NEW YORK (Reuters) - A Morgan Stanley MS.N client sued the firm on Tuesday, accusing it of deceptively marketing auction rate securities, according to the lawsuit filed in a U.S. federal court.
The suit, which seeks class-action status, said Morgan Stanley and other broker dealers had artificially supported the auction rate securities market and recklessly misrepresented the risks of such investments.
Auction rate securities are a type of long-term floating rate debt whose interest rates reset in short-term periodic auctions. But the securities have become harder to sell in recent months as auctions have failed to attract bidders.
“Morgan Stanley deceptively marketed (auction rate securities) as cash alternatives to money market funds for investors needing liquidity and utterly failed to disclose material information,” investor Gary Miller said in the lawsuit, which was filed in U.S. District Court in Manhattan.

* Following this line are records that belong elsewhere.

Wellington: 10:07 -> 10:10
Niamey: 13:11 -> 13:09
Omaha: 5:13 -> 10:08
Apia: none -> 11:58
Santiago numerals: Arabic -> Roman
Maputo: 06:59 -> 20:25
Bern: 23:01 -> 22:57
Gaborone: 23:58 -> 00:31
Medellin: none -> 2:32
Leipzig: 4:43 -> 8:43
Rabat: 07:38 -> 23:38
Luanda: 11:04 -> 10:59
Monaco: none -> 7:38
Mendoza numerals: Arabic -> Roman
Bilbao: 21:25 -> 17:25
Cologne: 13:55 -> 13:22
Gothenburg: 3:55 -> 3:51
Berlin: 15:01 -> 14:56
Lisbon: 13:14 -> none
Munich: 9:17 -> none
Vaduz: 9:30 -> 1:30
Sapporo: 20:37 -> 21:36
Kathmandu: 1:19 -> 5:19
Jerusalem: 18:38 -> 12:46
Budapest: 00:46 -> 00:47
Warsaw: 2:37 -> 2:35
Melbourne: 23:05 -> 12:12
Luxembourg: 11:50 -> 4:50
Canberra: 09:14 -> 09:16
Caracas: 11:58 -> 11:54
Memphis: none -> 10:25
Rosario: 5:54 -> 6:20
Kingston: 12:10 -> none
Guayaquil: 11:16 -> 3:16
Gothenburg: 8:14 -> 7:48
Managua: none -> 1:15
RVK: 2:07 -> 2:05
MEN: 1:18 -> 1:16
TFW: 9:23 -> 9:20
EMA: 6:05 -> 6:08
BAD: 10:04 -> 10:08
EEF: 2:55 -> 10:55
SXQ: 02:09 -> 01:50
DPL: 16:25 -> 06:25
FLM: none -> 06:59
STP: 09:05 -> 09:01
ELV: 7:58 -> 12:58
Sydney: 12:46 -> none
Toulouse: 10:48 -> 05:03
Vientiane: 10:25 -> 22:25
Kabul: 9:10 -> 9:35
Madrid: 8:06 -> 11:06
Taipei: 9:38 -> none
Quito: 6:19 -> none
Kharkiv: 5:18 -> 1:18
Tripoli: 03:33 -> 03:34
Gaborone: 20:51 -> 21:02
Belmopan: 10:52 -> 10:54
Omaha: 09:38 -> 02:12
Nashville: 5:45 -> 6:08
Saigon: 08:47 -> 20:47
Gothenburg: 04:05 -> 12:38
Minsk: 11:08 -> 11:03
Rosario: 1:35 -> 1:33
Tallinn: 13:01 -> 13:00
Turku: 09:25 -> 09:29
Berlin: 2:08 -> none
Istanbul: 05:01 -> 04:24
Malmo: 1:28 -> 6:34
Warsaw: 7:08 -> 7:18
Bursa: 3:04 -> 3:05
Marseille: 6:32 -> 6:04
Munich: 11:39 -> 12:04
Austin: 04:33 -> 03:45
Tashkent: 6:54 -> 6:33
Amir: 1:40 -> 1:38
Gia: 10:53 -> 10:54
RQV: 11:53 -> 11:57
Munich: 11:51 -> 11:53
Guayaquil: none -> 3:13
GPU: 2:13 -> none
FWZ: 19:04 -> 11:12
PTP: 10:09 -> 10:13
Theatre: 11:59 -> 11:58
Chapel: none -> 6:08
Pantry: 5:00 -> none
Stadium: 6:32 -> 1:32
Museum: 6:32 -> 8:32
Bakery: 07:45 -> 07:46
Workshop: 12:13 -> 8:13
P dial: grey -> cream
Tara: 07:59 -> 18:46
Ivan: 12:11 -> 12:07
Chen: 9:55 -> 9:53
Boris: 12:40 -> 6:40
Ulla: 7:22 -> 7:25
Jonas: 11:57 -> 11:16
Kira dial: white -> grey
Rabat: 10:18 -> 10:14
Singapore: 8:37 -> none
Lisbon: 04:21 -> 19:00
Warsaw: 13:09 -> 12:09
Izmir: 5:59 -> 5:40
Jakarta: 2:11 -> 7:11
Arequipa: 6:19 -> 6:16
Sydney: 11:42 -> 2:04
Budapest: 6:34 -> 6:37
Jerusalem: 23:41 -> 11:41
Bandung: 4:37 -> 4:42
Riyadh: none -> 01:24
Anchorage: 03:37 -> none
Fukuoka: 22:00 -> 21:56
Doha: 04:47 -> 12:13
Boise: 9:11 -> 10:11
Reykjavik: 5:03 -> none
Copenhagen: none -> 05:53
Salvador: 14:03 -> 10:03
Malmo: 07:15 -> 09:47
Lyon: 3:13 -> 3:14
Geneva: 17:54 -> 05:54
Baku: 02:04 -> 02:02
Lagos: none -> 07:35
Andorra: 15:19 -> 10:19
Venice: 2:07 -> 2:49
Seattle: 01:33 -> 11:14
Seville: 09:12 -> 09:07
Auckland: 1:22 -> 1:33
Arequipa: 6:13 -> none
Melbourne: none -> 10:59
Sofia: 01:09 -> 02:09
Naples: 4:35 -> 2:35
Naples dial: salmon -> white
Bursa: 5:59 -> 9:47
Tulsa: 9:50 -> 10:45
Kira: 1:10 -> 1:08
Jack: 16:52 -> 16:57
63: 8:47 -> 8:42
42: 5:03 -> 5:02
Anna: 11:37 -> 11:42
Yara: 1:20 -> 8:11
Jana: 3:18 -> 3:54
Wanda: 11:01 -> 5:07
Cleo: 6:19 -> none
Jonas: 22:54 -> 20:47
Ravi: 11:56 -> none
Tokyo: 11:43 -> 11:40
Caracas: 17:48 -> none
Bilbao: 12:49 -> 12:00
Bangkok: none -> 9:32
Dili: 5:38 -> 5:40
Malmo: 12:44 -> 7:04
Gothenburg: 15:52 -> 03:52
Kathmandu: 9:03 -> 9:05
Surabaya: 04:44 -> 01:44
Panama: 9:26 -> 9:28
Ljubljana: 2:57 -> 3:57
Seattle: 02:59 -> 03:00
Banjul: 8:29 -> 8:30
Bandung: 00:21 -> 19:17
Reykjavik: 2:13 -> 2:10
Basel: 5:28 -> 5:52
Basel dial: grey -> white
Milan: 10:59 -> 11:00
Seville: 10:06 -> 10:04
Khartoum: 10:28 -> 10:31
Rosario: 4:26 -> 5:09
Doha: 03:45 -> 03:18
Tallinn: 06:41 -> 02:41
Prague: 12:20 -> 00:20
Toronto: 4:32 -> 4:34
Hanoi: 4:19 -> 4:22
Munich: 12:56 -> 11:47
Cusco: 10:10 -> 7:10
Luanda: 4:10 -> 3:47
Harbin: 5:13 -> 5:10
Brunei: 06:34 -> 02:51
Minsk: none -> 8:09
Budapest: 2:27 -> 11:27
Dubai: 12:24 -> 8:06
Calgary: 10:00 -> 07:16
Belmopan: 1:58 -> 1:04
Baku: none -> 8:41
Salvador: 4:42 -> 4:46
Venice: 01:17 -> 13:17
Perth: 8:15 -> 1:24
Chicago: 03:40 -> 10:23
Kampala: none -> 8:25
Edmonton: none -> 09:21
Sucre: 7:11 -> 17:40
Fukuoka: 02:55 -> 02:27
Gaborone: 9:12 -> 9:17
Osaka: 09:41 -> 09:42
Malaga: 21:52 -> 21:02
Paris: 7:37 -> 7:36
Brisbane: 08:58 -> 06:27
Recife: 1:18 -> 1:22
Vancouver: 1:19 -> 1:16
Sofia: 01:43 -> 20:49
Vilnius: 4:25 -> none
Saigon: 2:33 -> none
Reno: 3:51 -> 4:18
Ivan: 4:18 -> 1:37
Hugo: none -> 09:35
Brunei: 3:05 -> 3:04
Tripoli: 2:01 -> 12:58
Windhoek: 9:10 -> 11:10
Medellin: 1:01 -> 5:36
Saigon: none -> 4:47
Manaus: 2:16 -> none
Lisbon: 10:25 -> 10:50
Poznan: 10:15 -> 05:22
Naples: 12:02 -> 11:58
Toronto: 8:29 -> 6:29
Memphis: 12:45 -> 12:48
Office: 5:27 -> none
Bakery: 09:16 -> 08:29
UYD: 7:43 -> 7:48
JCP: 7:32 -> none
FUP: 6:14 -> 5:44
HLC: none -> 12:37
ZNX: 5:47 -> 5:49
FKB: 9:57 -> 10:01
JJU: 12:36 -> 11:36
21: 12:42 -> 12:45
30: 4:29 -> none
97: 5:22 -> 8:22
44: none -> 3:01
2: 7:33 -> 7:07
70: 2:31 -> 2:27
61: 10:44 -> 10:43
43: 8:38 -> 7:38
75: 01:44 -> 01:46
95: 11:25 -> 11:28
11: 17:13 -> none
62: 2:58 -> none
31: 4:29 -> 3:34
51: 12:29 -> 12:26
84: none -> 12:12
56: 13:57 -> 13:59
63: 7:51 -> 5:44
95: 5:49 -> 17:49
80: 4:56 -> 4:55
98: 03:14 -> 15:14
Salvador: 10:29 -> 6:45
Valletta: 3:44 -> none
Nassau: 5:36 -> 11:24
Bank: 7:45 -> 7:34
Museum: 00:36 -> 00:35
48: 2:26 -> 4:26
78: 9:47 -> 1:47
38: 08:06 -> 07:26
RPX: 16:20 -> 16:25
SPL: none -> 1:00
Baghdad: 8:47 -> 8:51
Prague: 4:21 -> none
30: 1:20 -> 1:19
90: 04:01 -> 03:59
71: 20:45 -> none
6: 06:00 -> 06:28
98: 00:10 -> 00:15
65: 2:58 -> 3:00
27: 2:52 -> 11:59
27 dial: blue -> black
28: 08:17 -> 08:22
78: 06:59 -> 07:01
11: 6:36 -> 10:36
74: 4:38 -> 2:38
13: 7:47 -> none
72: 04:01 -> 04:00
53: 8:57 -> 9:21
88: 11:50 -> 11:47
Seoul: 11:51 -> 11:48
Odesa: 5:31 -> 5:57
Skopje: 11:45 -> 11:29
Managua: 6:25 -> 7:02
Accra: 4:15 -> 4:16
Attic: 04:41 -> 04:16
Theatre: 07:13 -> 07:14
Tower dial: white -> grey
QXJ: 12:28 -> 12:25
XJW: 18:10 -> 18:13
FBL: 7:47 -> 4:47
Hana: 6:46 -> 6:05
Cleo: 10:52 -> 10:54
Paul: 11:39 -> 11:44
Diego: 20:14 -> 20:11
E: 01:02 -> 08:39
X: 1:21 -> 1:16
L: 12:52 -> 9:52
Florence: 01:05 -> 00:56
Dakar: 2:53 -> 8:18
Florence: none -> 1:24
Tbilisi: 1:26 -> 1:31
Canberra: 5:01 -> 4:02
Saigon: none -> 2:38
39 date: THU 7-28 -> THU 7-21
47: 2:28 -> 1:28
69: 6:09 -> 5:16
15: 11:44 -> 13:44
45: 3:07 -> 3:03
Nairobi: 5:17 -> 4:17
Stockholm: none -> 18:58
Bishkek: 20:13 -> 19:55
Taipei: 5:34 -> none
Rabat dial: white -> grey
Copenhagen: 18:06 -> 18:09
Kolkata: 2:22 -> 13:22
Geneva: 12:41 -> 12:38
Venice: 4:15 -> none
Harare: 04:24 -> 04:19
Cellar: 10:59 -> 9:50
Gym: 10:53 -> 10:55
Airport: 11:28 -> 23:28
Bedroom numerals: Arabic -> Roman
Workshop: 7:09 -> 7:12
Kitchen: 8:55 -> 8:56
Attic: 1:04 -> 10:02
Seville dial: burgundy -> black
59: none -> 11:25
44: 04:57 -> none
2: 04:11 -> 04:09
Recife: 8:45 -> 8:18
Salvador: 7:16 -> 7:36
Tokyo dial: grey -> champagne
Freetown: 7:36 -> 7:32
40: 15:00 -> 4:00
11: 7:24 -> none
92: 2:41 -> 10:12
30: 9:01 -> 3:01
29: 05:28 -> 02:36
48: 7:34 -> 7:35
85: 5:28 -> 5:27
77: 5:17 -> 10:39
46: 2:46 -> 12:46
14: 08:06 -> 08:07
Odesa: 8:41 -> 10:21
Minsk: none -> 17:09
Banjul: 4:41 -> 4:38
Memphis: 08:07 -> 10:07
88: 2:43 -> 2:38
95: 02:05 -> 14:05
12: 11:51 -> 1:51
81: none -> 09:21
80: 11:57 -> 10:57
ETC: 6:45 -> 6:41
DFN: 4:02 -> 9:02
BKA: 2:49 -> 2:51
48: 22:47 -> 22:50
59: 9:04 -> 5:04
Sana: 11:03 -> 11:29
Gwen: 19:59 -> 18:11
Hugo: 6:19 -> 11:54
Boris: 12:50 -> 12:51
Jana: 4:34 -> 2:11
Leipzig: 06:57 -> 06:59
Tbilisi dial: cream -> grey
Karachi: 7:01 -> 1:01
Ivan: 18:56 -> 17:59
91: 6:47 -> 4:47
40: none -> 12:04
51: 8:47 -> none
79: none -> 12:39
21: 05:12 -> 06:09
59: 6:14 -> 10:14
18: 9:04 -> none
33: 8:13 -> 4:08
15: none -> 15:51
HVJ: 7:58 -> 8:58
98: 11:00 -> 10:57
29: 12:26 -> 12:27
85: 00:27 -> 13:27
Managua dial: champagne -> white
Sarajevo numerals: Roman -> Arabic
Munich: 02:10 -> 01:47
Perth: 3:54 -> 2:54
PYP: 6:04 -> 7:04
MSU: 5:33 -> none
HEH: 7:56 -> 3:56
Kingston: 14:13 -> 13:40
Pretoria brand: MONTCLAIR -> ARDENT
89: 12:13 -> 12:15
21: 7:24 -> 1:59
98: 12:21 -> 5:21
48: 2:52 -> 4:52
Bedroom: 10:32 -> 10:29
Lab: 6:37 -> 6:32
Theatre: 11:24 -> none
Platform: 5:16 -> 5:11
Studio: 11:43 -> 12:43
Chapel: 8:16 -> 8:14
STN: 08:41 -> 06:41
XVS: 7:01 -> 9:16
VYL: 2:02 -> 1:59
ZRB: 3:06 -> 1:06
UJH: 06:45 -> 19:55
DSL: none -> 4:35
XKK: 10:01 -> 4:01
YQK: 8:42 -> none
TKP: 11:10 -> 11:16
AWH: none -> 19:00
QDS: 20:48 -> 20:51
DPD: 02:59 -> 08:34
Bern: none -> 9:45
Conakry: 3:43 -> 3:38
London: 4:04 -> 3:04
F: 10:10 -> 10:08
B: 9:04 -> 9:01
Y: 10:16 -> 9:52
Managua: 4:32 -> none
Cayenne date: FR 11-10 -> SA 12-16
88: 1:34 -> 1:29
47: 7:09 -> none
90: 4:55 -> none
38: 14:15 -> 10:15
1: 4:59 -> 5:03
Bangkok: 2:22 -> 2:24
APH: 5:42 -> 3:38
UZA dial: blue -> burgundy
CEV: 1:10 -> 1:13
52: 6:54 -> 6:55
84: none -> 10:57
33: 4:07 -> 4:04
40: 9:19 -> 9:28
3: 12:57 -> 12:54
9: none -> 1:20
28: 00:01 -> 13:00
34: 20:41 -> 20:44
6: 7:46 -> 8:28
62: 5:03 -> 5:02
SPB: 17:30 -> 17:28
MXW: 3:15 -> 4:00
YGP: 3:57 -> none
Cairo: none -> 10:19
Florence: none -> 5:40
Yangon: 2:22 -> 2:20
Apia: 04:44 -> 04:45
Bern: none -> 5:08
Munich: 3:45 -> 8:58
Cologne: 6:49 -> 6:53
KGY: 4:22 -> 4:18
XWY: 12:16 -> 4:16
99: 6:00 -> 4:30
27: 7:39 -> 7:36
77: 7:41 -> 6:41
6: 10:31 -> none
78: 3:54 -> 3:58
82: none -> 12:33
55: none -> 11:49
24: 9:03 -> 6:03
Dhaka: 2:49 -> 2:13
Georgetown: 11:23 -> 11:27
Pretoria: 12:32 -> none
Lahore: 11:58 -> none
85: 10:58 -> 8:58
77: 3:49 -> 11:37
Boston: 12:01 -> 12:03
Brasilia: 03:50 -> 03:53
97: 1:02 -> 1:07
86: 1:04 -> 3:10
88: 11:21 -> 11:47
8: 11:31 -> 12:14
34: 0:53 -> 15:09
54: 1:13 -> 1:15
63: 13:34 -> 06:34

In the suit, Miller said the value of auction rate securities had been artificially inflated and that he and other investors were now stuck with investments they could not sell.
He is seeking an injunction that would compel Morgan Stanley to rescind millions of dollars it executed in auction rate transactions from March 2003 through February 2008, and compensatory damages for himself and other investors in those securities.
A Morgan Stanley representative had no immediate comment on the suit.